What is needed → Top to bottom, every record is to be copied word for word.

Data in this exercise →

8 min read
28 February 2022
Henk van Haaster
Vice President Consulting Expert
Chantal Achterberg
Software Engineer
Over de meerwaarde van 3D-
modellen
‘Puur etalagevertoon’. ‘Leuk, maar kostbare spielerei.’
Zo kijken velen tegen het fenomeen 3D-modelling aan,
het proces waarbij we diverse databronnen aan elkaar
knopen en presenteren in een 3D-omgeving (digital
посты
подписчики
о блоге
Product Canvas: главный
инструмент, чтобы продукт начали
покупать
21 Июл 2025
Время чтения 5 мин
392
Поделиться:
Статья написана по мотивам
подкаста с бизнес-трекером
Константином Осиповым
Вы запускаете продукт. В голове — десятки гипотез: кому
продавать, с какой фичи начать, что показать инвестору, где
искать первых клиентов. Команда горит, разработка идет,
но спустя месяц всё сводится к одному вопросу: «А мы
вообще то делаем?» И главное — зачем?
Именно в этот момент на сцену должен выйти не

Reply →
8 min read
28 February 2022
Henk van Haaster
Vice President Consulting Expert
Chantal Achterberg
Software Engineer
Over de meerwaarde van 3D-
modellen
‘Puur etalagevertoon’. ‘Leuk, maar kostbare spielerei.’
Zo kijken velen tegen het fenomeen 3D-modelling aan,
het proces waarbij we diverse databronnen aan elkaar
knopen en presenteren in een 3D-omgeving (digital
посты
подписчики
о блоге
Product Canvas: главный
инструмент, чтобы продукт начали
покупать
21 Июл 2025
Время чтения 5 мин
392
Поделиться:
Статья написана по мотивам
подкаста с бизнес-трекером
Константином Осиповым
Вы запускаете продукт. В голове — десятки гипотез: кому
продавать, с какой фичи начать, что показать инвестору, где
искать первых клиентов. Команда горит, разработка идет,
но спустя месяц всё сводится к одному вопросу: «А мы
вообще то делаем?» И главное — зачем?
Именно в этот момент на сцену должен выйти не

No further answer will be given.